La estrategia de la derecha de cara al plebiscito

Por: Rodrigo Karmy Bolton | Publicado: 29.01.2020
La estrategia de la derecha de cara al plebiscito El estallido social ha sido uno de los problemas que ha enfrentado la administración Piñera | Fuente: Agencia Uno.
La irrupción popular llevó a la derecha a decidir por un Plebiscito orientado a cambiar la Constitución vigente. Pero eso puede configurar un nuevo Pacto Oligárquico que lleve el nombre de una “segunda transición” y que ofrezca una nueva democracia cupular-consensual. La irrupción popular puede quedar atrapada si no entiende que en el estado actual de las cosas no se trata de “moral” sino de “política” y que habrá que evitar a toda costa la consumación de dicho nuevo Pacto poniendo en juego estrategias que marquen el ritmo de la política institucional.

La derecha está tan dividida como el resto de las fuerzas políticas. Pero que esté dividida no significa que no se cursen tácticas que desembocan en una misma estrategia: tomarse el poder del nuevo orden político. Mario Desbordes y Andrés Allamand expresan las dos tácticas de una misma estrategia.

Por un lado, la tesis de Desbordes consiste en presentar a la derecha a favor del próximo Plebiscito del 26 de Abril para acumular fuerzas que les permitan legitimarse para la Convención posterior y ganar elección de constituyentes. Como bien expresó el propio Desbordes en una entrevista radial: nadie querría que un encapuchado estuviera en dicha Convención. Por otro lado, la tesis de Allamand es exactamente inversa a la Desbordes: si este último apunta a la “libertad de acción” de sus militantes para el plebiscito y capitalizar la Convención, Allamand subraya la necesidad de acumular fuerzas para el plebiscito no para ganarlo, sino para perder, pero por una brecha estrecha que permita a la derecha determinar el curso de la Convención posterior.

####################

▸ **Tarea asignada A**: Enumere todas las personas que se nombran en el artículo sobre la estrategia de la derecha ante el plebiscito, incluido su autor.
▸ **Tarea asignada B**: Extraiga del artículo sobre la estrategia de la derecha ante el plebiscito el fragmento que se inicia con las palabras que contienen "La irrupción popular llevó" y concluye con "la política institucional.".
Las filas que aparecen a continuación no son necesarias.

Entradas del conjunto de datos:
####################

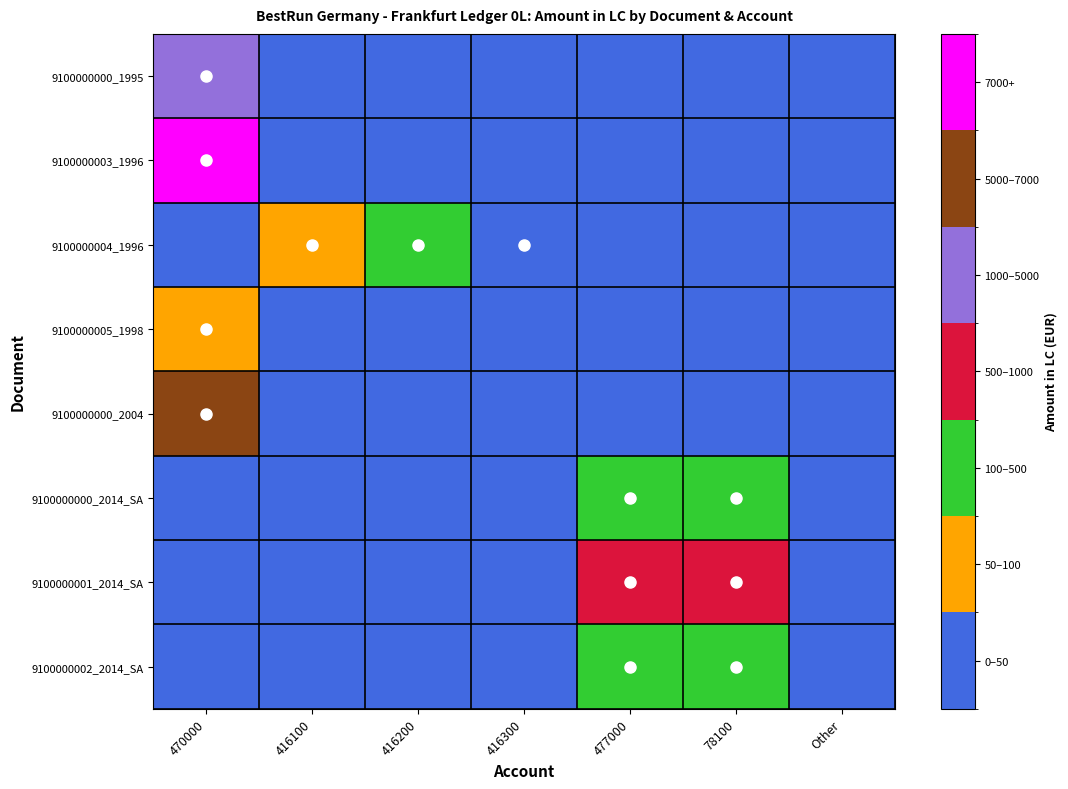

How many series are shown in this chart?

8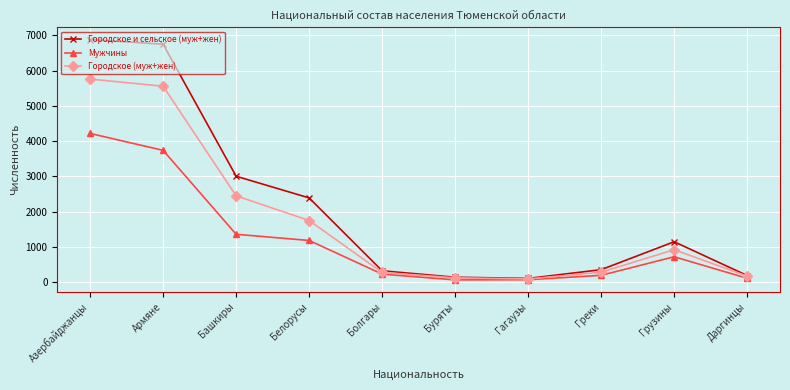

At how many categories does at least one series exceed 1846?

4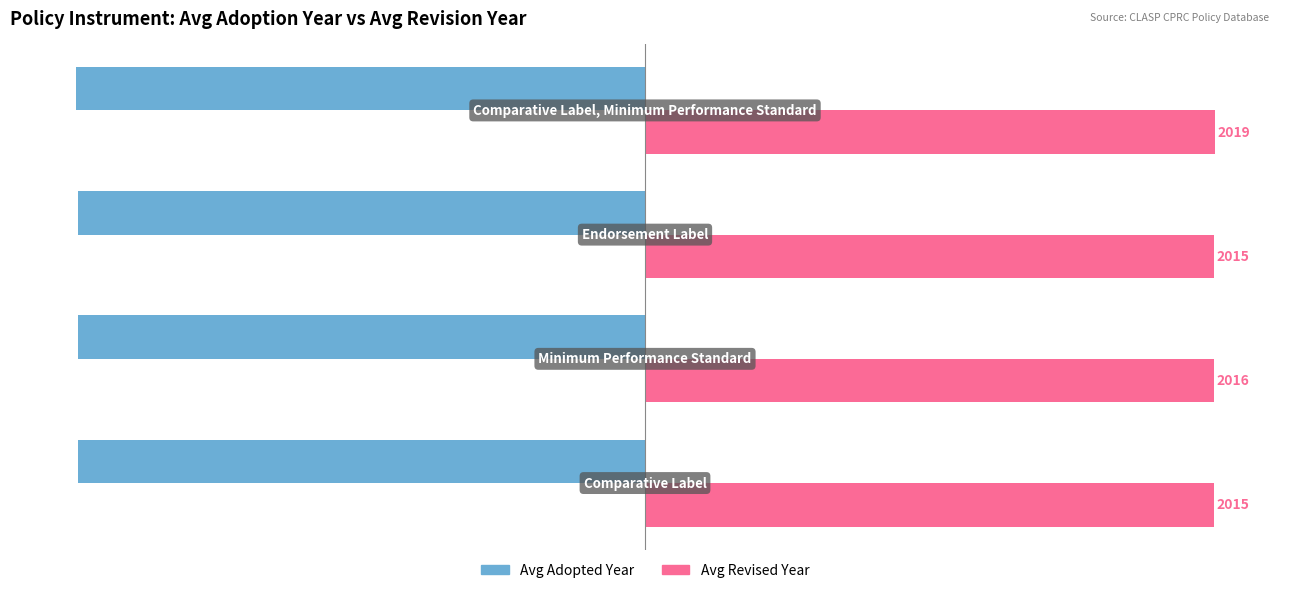

At how many categories does at least one series exceed 64?

4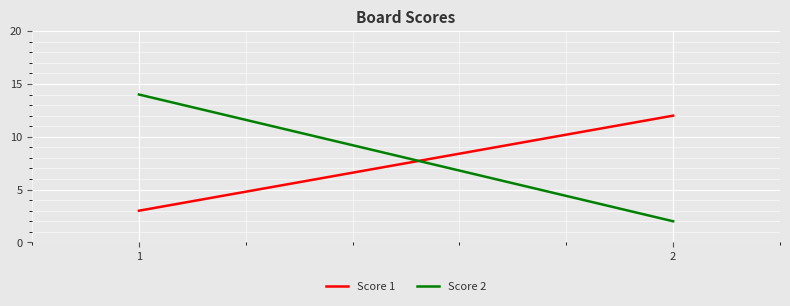

What is the difference between the highest and lowest values at 1?

11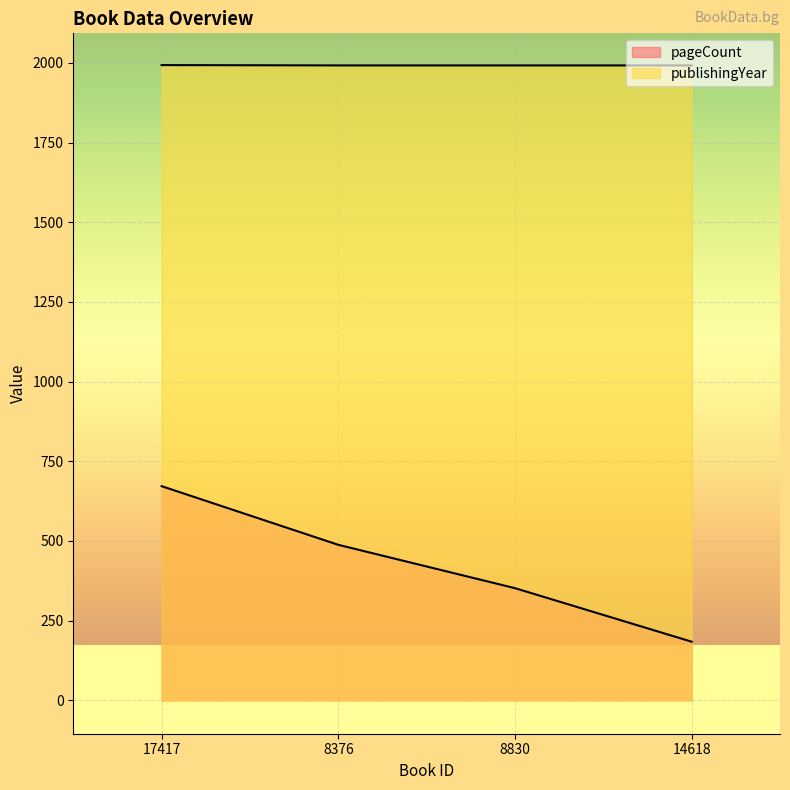

List the series in order of their overall mean, highest first.

publishingYear, pageCount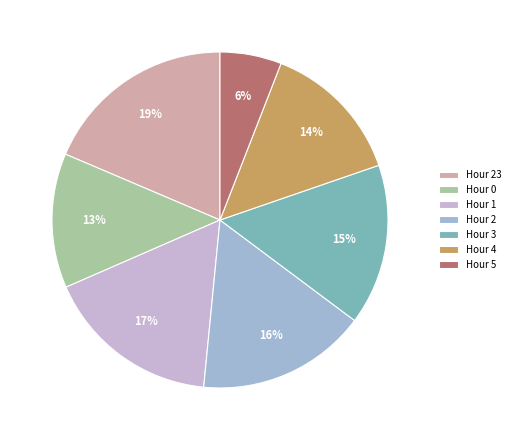

What percentage is the Hour 0 slice, to the nearest percent?

13%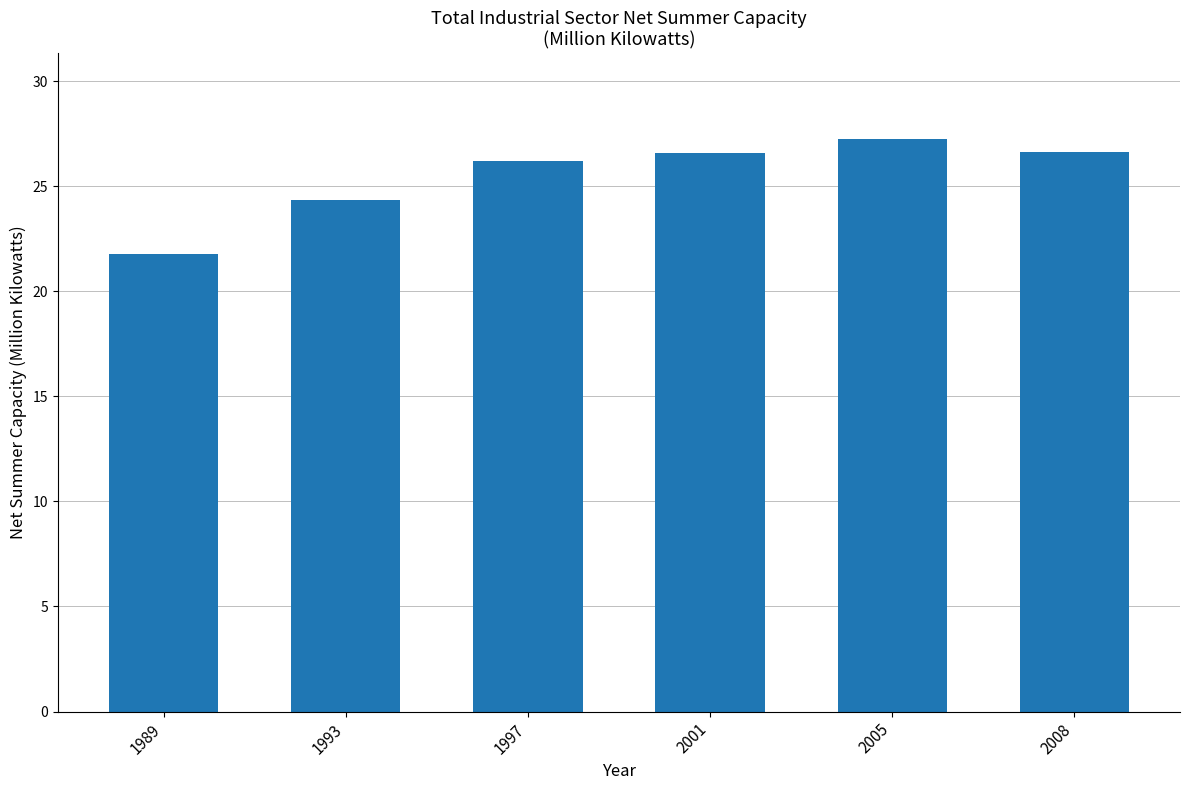

Does the chart contain any negative values?

No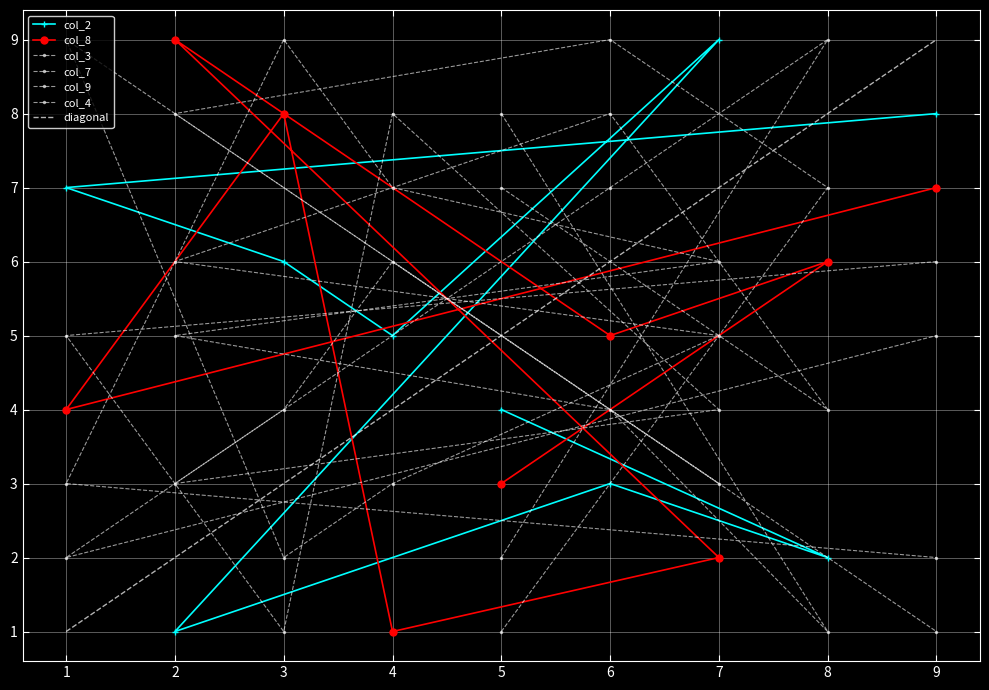

At how many categories does at least one series exceed 5?

9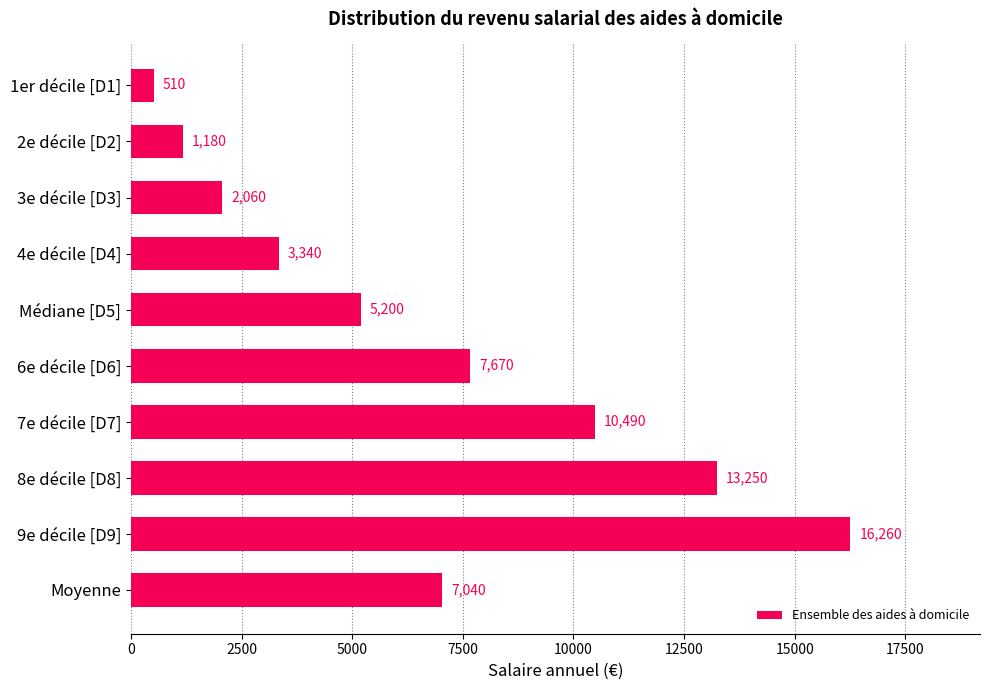

Rank the categories by value from highest to lowest.

9e décile [D9], 8e décile [D8], 7e décile [D7], 6e décile [D6], Moyenne, Médiane [D5], 4e décile [D4], 3e décile [D3], 2e décile [D2], 1er décile [D1]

####################

▸ **Resultado A**: Rodrigo Karmy Bolton, Piñera, Mario Desbordes y Andrés Allamand.

▸ **Resultado B**:
La irrupción popular llevó a la derecha a decidir por un Plebiscito orientado a cambiar la Constitución vigente. Pero eso puede configurar un nuevo Pacto Oligárquico que lleve el nombre de una “segunda transición” y que ofrezca una nueva democracia cupular-consensual. La irrupción popular puede quedar atrapada si no entiende que en el estado actual de las cosas no se trata de “moral” sino de “política” y que habrá que evitar a toda costa la consumación de dicho nuevo Pacto poniendo en juego estrategias que marquen el ritmo de la política institucional.